## Task directions
Transcribe the data below verbatim from the line with "některá luxusní místa" to the line with "često postavljana pitanja". Include both of those lines.

Items listed in a dataset

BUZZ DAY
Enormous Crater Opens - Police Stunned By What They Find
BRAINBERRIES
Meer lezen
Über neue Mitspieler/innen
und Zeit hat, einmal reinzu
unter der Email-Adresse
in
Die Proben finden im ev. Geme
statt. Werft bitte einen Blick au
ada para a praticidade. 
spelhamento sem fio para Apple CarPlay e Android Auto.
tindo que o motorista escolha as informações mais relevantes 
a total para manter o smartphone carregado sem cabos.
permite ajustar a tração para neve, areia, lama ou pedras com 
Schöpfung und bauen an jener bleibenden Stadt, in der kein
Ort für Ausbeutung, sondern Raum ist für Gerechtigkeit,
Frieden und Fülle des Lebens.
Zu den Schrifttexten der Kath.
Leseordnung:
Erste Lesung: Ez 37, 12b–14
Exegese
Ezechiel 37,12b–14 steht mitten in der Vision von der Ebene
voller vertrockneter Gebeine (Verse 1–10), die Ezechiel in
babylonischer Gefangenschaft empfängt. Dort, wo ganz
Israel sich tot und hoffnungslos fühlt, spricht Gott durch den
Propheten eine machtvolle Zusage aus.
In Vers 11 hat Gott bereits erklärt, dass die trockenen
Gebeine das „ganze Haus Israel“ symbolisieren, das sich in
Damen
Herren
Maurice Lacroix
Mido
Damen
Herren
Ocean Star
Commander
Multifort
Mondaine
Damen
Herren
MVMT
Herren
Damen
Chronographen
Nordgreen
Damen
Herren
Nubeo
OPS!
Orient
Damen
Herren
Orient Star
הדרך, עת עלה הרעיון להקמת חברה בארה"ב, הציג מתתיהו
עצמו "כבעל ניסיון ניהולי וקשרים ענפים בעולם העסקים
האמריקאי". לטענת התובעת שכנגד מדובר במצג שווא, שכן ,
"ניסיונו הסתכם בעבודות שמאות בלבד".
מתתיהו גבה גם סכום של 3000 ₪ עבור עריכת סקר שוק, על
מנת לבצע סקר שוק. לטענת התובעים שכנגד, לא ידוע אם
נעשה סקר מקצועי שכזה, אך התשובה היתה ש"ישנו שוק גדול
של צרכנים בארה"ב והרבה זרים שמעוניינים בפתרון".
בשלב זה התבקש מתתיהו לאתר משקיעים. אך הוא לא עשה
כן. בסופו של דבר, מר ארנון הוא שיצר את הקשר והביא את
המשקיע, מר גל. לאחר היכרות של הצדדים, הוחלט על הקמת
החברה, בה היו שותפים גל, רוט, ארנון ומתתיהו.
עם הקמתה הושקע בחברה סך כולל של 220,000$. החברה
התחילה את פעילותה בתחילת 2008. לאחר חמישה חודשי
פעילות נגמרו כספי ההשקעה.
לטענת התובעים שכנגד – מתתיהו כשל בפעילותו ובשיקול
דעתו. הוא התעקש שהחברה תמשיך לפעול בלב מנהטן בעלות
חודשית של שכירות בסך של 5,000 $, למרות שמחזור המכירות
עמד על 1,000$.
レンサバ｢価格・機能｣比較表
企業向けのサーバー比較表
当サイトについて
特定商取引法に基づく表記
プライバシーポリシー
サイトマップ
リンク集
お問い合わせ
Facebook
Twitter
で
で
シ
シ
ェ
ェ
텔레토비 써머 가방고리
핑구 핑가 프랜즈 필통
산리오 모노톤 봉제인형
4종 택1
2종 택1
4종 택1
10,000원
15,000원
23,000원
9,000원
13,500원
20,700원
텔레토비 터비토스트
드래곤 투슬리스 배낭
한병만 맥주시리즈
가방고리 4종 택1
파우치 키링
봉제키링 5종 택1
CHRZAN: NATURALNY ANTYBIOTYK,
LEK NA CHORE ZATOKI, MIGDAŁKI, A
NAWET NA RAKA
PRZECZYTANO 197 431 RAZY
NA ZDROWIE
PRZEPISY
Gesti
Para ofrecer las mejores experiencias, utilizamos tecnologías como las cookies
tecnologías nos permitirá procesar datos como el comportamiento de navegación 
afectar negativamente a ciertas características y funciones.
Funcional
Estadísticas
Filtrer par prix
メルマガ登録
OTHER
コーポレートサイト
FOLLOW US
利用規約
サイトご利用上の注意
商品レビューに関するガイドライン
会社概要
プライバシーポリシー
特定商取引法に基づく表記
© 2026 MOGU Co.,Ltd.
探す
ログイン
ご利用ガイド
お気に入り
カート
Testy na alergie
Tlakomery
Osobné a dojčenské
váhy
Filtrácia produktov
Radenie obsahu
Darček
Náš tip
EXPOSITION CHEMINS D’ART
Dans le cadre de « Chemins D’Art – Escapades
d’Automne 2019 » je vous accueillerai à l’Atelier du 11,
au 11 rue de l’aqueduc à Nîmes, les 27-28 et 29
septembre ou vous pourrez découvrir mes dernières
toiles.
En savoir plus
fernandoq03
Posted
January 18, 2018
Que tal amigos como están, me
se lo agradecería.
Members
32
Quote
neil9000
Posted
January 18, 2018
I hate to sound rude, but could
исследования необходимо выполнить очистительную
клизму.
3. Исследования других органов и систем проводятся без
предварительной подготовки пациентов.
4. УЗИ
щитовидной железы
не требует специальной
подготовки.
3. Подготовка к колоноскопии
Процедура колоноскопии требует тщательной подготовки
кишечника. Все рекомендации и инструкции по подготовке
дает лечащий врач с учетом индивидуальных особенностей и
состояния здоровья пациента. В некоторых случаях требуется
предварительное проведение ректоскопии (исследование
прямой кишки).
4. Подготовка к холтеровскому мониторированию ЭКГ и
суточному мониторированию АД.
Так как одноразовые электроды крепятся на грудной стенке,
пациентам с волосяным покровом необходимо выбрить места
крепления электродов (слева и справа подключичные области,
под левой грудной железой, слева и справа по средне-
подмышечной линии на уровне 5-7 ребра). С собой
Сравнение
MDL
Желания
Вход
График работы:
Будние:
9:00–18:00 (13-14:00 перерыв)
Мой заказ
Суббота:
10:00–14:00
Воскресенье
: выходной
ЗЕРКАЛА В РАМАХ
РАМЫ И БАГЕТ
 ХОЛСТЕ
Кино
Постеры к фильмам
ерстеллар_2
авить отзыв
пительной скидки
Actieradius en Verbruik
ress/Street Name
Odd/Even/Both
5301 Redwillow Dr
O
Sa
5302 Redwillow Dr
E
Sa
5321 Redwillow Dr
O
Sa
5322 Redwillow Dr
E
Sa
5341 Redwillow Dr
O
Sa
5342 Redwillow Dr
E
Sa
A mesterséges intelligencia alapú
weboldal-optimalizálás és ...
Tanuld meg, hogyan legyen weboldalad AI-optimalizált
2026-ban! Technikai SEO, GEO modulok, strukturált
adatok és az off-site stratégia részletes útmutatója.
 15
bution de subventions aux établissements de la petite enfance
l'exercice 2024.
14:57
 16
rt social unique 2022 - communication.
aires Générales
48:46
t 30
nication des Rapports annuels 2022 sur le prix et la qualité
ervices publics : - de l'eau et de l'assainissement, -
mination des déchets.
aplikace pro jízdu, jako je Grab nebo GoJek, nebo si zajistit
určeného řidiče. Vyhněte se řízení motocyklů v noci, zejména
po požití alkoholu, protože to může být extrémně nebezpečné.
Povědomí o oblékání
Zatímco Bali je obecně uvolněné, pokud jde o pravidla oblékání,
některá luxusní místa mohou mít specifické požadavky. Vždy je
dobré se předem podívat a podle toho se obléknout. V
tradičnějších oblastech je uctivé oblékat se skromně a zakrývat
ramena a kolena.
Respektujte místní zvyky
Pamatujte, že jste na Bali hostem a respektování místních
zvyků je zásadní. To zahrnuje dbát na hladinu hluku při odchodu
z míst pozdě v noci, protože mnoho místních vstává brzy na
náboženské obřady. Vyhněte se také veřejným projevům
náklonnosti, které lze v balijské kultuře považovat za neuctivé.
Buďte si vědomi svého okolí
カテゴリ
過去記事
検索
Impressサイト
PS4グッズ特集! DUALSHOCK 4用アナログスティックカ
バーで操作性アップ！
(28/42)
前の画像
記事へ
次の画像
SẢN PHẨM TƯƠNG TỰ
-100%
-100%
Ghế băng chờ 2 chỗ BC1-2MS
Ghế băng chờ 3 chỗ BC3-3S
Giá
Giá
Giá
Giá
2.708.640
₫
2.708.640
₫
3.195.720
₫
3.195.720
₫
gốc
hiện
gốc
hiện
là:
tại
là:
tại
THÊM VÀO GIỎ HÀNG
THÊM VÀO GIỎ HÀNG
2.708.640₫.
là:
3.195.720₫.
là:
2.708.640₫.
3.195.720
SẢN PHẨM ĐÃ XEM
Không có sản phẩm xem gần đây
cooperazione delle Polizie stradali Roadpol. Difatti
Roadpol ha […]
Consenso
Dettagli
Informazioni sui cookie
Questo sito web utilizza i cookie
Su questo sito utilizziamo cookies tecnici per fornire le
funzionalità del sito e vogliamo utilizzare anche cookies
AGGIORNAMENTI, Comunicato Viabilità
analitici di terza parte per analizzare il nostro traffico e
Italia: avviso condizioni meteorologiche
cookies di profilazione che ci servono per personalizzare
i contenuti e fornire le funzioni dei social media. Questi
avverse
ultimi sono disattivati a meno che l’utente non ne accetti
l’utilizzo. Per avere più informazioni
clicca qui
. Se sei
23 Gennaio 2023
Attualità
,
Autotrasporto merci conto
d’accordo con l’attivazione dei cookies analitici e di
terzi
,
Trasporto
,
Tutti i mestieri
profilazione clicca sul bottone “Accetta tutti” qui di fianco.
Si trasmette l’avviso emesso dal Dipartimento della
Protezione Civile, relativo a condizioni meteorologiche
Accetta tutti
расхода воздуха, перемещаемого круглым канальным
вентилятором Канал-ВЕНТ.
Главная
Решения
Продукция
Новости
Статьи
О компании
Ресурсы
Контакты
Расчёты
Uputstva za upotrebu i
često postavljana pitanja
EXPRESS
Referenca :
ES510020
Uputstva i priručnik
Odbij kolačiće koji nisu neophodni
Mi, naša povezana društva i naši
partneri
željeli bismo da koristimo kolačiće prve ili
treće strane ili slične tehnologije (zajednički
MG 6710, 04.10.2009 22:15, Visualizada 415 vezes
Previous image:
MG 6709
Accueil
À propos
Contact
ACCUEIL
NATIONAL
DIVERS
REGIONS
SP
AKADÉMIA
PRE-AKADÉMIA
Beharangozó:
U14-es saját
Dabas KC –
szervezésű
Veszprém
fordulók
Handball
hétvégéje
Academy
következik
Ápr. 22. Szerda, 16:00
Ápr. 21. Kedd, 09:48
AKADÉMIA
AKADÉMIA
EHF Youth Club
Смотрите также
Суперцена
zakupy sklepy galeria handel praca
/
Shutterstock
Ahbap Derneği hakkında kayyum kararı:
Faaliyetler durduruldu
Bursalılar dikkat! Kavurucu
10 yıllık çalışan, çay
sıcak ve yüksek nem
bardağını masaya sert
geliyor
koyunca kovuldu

## Solution below
některá luxusní místa mohou mít specifické požadavky. Vždy je
dobré se předem podívat a podle toho se obléknout. V
tradičnějších oblastech je uctivé oblékat se skromně a zakrývat
ramena a kolena.
Respektujte místní zvyky
Pamatujte, že jste na Bali hostem a respektování místních
zvyků je zásadní. To zahrnuje dbát na hladinu hluku při odchodu
z míst pozdě v noci, protože mnoho místních vstává brzy na
náboženské obřady. Vyhněte se také veřejným projevům
náklonnosti, které lze v balijské kultuře považovat za neuctivé.
Buďte si vědomi svého okolí
カテゴリ
過去記事
検索
Impressサイト
PS4グッズ特集! DUALSHOCK 4用アナログスティックカ
バーで操作性アップ！
(28/42)
前の画像
記事へ
次の画像
SẢN PHẨM TƯƠNG TỰ
-100%
-100%
Ghế băng chờ 2 chỗ BC1-2MS
Ghế băng chờ 3 chỗ BC3-3S
Giá
Giá
Giá
Giá
2.708.640
₫
2.708.640
₫
3.195.720
₫
3.195.720
₫
gốc
hiện
gốc
hiện
là:
tại
là:
tại
THÊM VÀO GIỎ HÀNG
THÊM VÀO GIỎ HÀNG
2.708.640₫.
là:
3.195.720₫.
là:
2.708.640₫.
3.195.720
SẢN PHẨM ĐÃ XEM
Không có sản phẩm xem gần đây
cooperazione delle Polizie stradali Roadpol. Difatti
Roadpol ha […]
Consenso
Dettagli
Informazioni sui cookie
Questo sito web utilizza i cookie
Su questo sito utilizziamo cookies tecnici per fornire le
funzionalità del sito e vogliamo utilizzare anche cookies
AGGIORNAMENTI, Comunicato Viabilità
analitici di terza parte per analizzare il nostro traffico e
Italia: avviso condizioni meteorologiche
cookies di profilazione che ci servono per personalizzare
i contenuti e fornire le funzioni dei social media. Questi
avverse
ultimi sono disattivati a meno che l’utente non ne accetti
l’utilizzo. Per avere più informazioni
clicca qui
. Se sei
23 Gennaio 2023
Attualità
,
Autotrasporto merci conto
d’accordo con l’attivazione dei cookies analitici e di
terzi
,
Trasporto
,
Tutti i mestieri
profilazione clicca sul bottone “Accetta tutti” qui di fianco.
Si trasmette l’avviso emesso dal Dipartimento della
Protezione Civile, relativo a condizioni meteorologiche
Accetta tutti
расхода воздуха, перемещаемого круглым канальным
вентилятором Канал-ВЕНТ.
Главная
Решения
Продукция
Новости
Статьи
О компании
Ресурсы
Контакты
Расчёты
Uputstva za upotrebu i
često postavljana pitanja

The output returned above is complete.